**Data in this exercise:**

◆ ◆ ◆ ◆ ◆ ◆ ◆

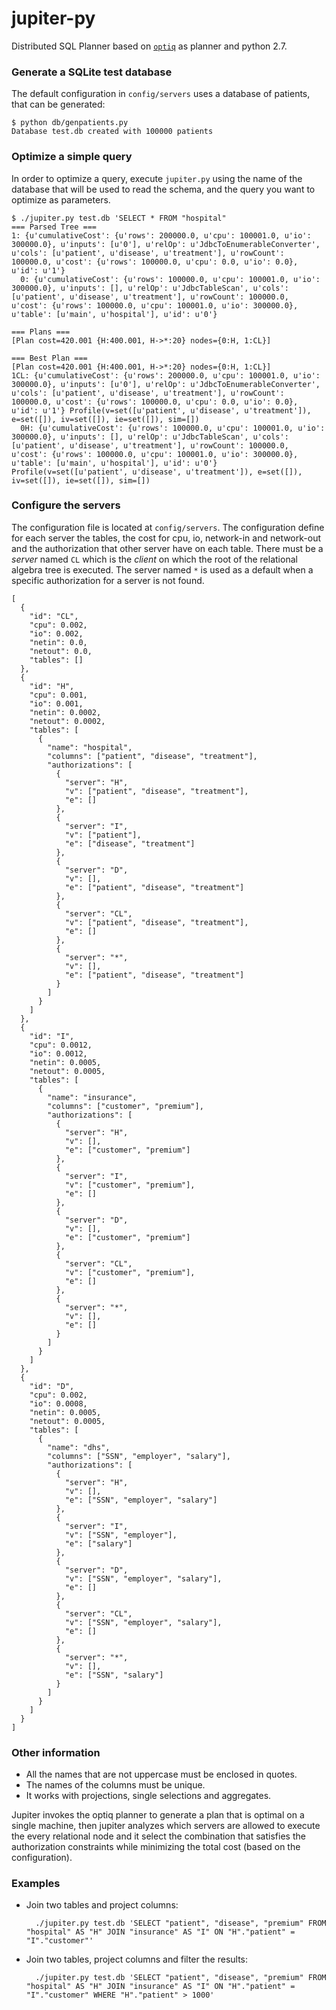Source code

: jupiter-py
==========

Distributed SQL Planner based on [`optiq`](https://github.com/apache/incubator-optiq) as planner and python 2.7.

### Generate a SQLite test database

The default configuration in `config/servers` uses a database of patients, that can be generated:

    $ python db/genpatients.py
    Database test.db created with 100000 patients
    
### Optimize a simple query

In order to optimize a query, execute `jupiter.py` using the name of the database that will be used to read the schema, and the query you want to optimize as parameters.

    $ ./jupiter.py test.db 'SELECT * FROM "hospital"
    === Parsed Tree ===
    1: {u'cumulativeCost': {u'rows': 200000.0, u'cpu': 100001.0, u'io': 300000.0}, u'inputs': [u'0'], u'relOp': u'JdbcToEnumerableConverter', u'cols': [u'patient', u'disease', u'treatment'], u'rowCount': 100000.0, u'cost': {u'rows': 100000.0, u'cpu': 0.0, u'io': 0.0}, u'id': u'1'} 
      0: {u'cumulativeCost': {u'rows': 100000.0, u'cpu': 100001.0, u'io': 300000.0}, u'inputs': [], u'relOp': u'JdbcTableScan', u'cols': [u'patient', u'disease', u'treatment'], u'rowCount': 100000.0, u'cost': {u'rows': 100000.0, u'cpu': 100001.0, u'io': 300000.0}, u'table': [u'main', u'hospital'], u'id': u'0'} 
    
    === Plans ===
    [Plan cost=420.001 {H:400.001, H->*:20} nodes={0:H, 1:CL}]
    
    === Best Plan ===
    [Plan cost=420.001 {H:400.001, H->*:20} nodes={0:H, 1:CL}]
    1CL: {u'cumulativeCost': {u'rows': 200000.0, u'cpu': 100001.0, u'io': 300000.0}, u'inputs': [u'0'], u'relOp': u'JdbcToEnumerableConverter', u'cols': [u'patient', u'disease', u'treatment'], u'rowCount': 100000.0, u'cost': {u'rows': 100000.0, u'cpu': 0.0, u'io': 0.0}, u'id': u'1'} Profile(v=set([u'patient', u'disease', u'treatment']), e=set([]), iv=set([]), ie=set([]), sim=[])
      0H: {u'cumulativeCost': {u'rows': 100000.0, u'cpu': 100001.0, u'io': 300000.0}, u'inputs': [], u'relOp': u'JdbcTableScan', u'cols': [u'patient', u'disease', u'treatment'], u'rowCount': 100000.0, u'cost': {u'rows': 100000.0, u'cpu': 100001.0, u'io': 300000.0}, u'table': [u'main', u'hospital'], u'id': u'0'} Profile(v=set([u'patient', u'disease', u'treatment']), e=set([]), iv=set([]), ie=set([]), sim=[])
      

### Configure the servers

The configuration file is located at `config/servers`. The configuration define for each server the tables, the cost for cpu, io, network-in and network-out and the authorization that other server have on each table.
There must be a *server* named `CL` which is the *client* on which the root of the relational algebra tree is executed.
The server named `*` is used as a default when a specific authorization for a server is not found.

    [
      {
        "id": "CL",
        "cpu": 0.002,
        "io": 0.002,
        "netin": 0.0,
        "netout": 0.0,
        "tables": []
      },
      {
        "id": "H",
        "cpu": 0.001,
        "io": 0.001,
        "netin": 0.0002,
        "netout": 0.0002,
        "tables": [
          {
            "name": "hospital",
            "columns": ["patient", "disease", "treatment"],
            "authorizations": [
              {
                "server": "H",
                "v": ["patient", "disease", "treatment"],
                "e": []
              },
              {
                "server": "I",
                "v": ["patient"],
                "e": ["disease", "treatment"]
              },
              {
                "server": "D",
                "v": [],
                "e": ["patient", "disease", "treatment"]
              },
              {
                "server": "CL",
                "v": ["patient", "disease", "treatment"],
                "e": []
              },
              {
                "server": "*",
                "v": [],
                "e": ["patient", "disease", "treatment"]
              }
            ]
          }
        ]
      },
      {
        "id": "I",
        "cpu": 0.0012,
        "io": 0.0012,
        "netin": 0.0005,
        "netout": 0.0005,
        "tables": [
          {
            "name": "insurance",
            "columns": ["customer", "premium"],
            "authorizations": [
              {
                "server": "H",
                "v": [],
                "e": ["customer", "premium"]
              },
              {
                "server": "I",
                "v": ["customer", "premium"],
                "e": []
              },
              {
                "server": "D",
                "v": [],
                "e": ["customer", "premium"]
              },
              {
                "server": "CL",
                "v": ["customer", "premium"],
                "e": []
              },
              {
                "server": "*",
                "v": [],
                "e": []
              }
            ]
          }
        ]
      },
      {
        "id": "D",
        "cpu": 0.002,
        "io": 0.0008,
        "netin": 0.0005,
        "netout": 0.0005,
        "tables": [
          {
            "name": "dhs",
            "columns": ["SSN", "employer", "salary"],
            "authorizations": [
              {
                "server": "H",
                "v": [],
                "e": ["SSN", "employer", "salary"]
              },
              {
                "server": "I",
                "v": ["SSN", "employer"],
                "e": ["salary"]
              },
              {
                "server": "D",
                "v": ["SSN", "employer", "salary"],
                "e": []
              },
              {
                "server": "CL",
                "v": ["SSN", "employer", "salary"],
                "e": []
              },
              {
                "server": "*",
                "v": [],
                "e": ["SSN", "salary"]
              }
            ]
          }
        ]
      }
    ]

### Other information

* All the names that are not uppercase must be enclosed in quotes.
* The names of the columns must be unique.
* It works with projections, single selections and aggregates.

Jupiter invokes the optiq planner to generate a plan that is optimal on a single machine, then jupiter analyzes which servers are allowed to execute the every relational node and it select the combination that satisfies the authorization constraints while minimizing the total cost (based on the configuration).


### Examples

* Join two tables and project columns:

        ./jupiter.py test.db 'SELECT "patient", "disease", "premium" FROM "hospital" AS "H" JOIN "insurance" AS "I" ON "H"."patient" = "I"."customer"'

* Join two tables, project columns and filter the results:

        ./jupiter.py test.db 'SELECT "patient", "disease", "premium" FROM "hospital" AS "H" JOIN "insurance" AS "I" ON "H"."patient" = "I"."customer" WHERE "H"."patient" > 1000'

◆ ◆ ◆ ◆ ◆ ◆ ◆

**Work instruction:** All of the material must be given again exactly, though no picture may appear in the copy.

**Problem solution:**
Source code

: jupiter-py
==========

Distributed SQL Planner based on [`optiq`](https://github.com/apache/incubator-optiq) as planner and python 2.7.

### Generate a SQLite test database

The default configuration in `config/servers` uses a database of patients, that can be generated:

    $ python db/genpatients.py
    Database test.db created with 100000 patients
    
### Optimize a simple query

In order to optimize a query, execute `jupiter.py` using the name of the database that will be used to read the schema, and the query you want to optimize as parameters.

    $ ./jupiter.py test.db 'SELECT * FROM "hospital"
    === Parsed Tree ===
    1: {u'cumulativeCost': {u'rows': 200000.0, u'cpu': 100001.0, u'io': 300000.0}, u'inputs': [u'0'], u'relOp': u'JdbcToEnumerableConverter', u'cols': [u'patient', u'disease', u'treatment'], u'rowCount': 100000.0, u'cost': {u'rows': 100000.0, u'cpu': 0.0, u'io': 0.0}, u'id': u'1'} 
      0: {u'cumulativeCost': {u'rows': 100000.0, u'cpu': 100001.0, u'io': 300000.0}, u'inputs': [], u'relOp': u'JdbcTableScan', u'cols': [u'patient', u'disease', u'treatment'], u'rowCount': 100000.0, u'cost': {u'rows': 100000.0, u'cpu': 100001.0, u'io': 300000.0}, u'table': [u'main', u'hospital'], u'id': u'0'} 
    
    === Plans ===
    [Plan cost=420.001 {H:400.001, H->*:20} nodes={0:H, 1:CL}]
    
    === Best Plan ===
    [Plan cost=420.001 {H:400.001, H->*:20} nodes={0:H, 1:CL}]
    1CL: {u'cumulativeCost': {u'rows': 200000.0, u'cpu': 100001.0, u'io': 300000.0}, u'inputs': [u'0'], u'relOp': u'JdbcToEnumerableConverter', u'cols': [u'patient', u'disease', u'treatment'], u'rowCount': 100000.0, u'cost': {u'rows': 100000.0, u'cpu': 0.0, u'io': 0.0}, u'id': u'1'} Profile(v=set([u'patient', u'disease', u'treatment']), e=set([]), iv=set([]), ie=set([]), sim=[])
      0H: {u'cumulativeCost': {u'rows': 100000.0, u'cpu': 100001.0, u'io': 300000.0}, u'inputs': [], u'relOp': u'JdbcTableScan', u'cols': [u'patient', u'disease', u'treatment'], u'rowCount': 100000.0, u'cost': {u'rows': 100000.0, u'cpu': 100001.0, u'io': 300000.0}, u'table': [u'main', u'hospital'], u'id': u'0'} Profile(v=set([u'patient', u'disease', u'treatment']), e=set([]), iv=set([]), ie=set([]), sim=[])
      

### Configure the servers

The configuration file is located at `config/servers`. The configuration define for each server the tables, the cost for cpu, io, network-in and network-out and the authorization that other server have on each table.
There must be a *server* named `CL` which is the *client* on which the root of the relational algebra tree is executed.
The server named `*` is used as a default when a specific authorization for a server is not found.

    [
      {
        "id": "CL",
        "cpu": 0.002,
        "io": 0.002,
        "netin": 0.0,
        "netout": 0.0,
        "tables": []
      },
      {
        "id": "H",
        "cpu": 0.001,
        "io": 0.001,
        "netin": 0.0002,
        "netout": 0.0002,
        "tables": [
          {
            "name": "hospital",
            "columns": ["patient", "disease", "treatment"],
            "authorizations": [
              {
                "server": "H",
                "v": ["patient", "disease", "treatment"],
                "e": []
              },
              {
                "server": "I",
                "v": ["patient"],
                "e": ["disease", "treatment"]
              },
              {
                "server": "D",
                "v": [],
                "e": ["patient", "disease", "treatment"]
              },
              {
                "server": "CL",
                "v": ["patient", "disease", "treatment"],
                "e": []
              },
              {
                "server": "*",
                "v": [],
                "e": ["patient", "disease", "treatment"]
              }
            ]
          }
        ]
      },
      {
        "id": "I",
        "cpu": 0.0012,
        "io": 0.0012,
        "netin": 0.0005,
        "netout": 0.0005,
        "tables": [
          {
            "name": "insurance",
            "columns": ["customer", "premium"],
            "authorizations": [
              {
                "server": "H",
                "v": [],
                "e": ["customer", "premium"]
              },
              {
                "server": "I",
                "v": ["customer", "premium"],
                "e": []
              },
              {
                "server": "D",
                "v": [],
                "e": ["customer", "premium"]
              },
              {
                "server": "CL",
                "v": ["customer", "premium"],
                "e": []
              },
              {
                "server": "*",
                "v": [],
                "e": []
              }
            ]
          }
        ]
      },
      {
        "id": "D",
        "cpu": 0.002,
        "io": 0.0008,
        "netin": 0.0005,
        "netout": 0.0005,
        "tables": [
          {
            "name": "dhs",
            "columns": ["SSN", "employer", "salary"],
            "authorizations": [
              {
                "server": "H",
                "v": [],
                "e": ["SSN", "employer", "salary"]
              },
              {
                "server": "I",
                "v": ["SSN", "employer"],
                "e": ["salary"]
              },
              {
                "server": "D",
                "v": ["SSN", "employer", "salary"],
                "e": []
              },
              {
                "server": "CL",
                "v": ["SSN", "employer", "salary"],
                "e": []
              },
              {
                "server": "*",
                "v": [],
                "e": ["SSN", "salary"]
              }
            ]
          }
        ]
      }
    ]

### Other information

* All the names that are not uppercase must be enclosed in quotes.
* The names of the columns must be unique.
* It works with projections, single selections and aggregates.

Jupiter invokes the optiq planner to generate a plan that is optimal on a single machine, then jupiter analyzes which servers are allowed to execute the every relational node and it select the combination that satisfies the authorization constraints while minimizing the total cost (based on the configuration).


### Examples

* Join two tables and project columns:

        ./jupiter.py test.db 'SELECT "patient", "disease", "premium" FROM "hospital" AS "H" JOIN "insurance" AS "I" ON "H"."patient" = "I"."customer"'

* Join two tables, project columns and filter the results:

        ./jupiter.py test.db 'SELECT "patient", "disease", "premium" FROM "hospital" AS "H" JOIN "insurance" AS "I" ON "H"."patient" = "I"."customer" WHERE "H"."patient" > 1000'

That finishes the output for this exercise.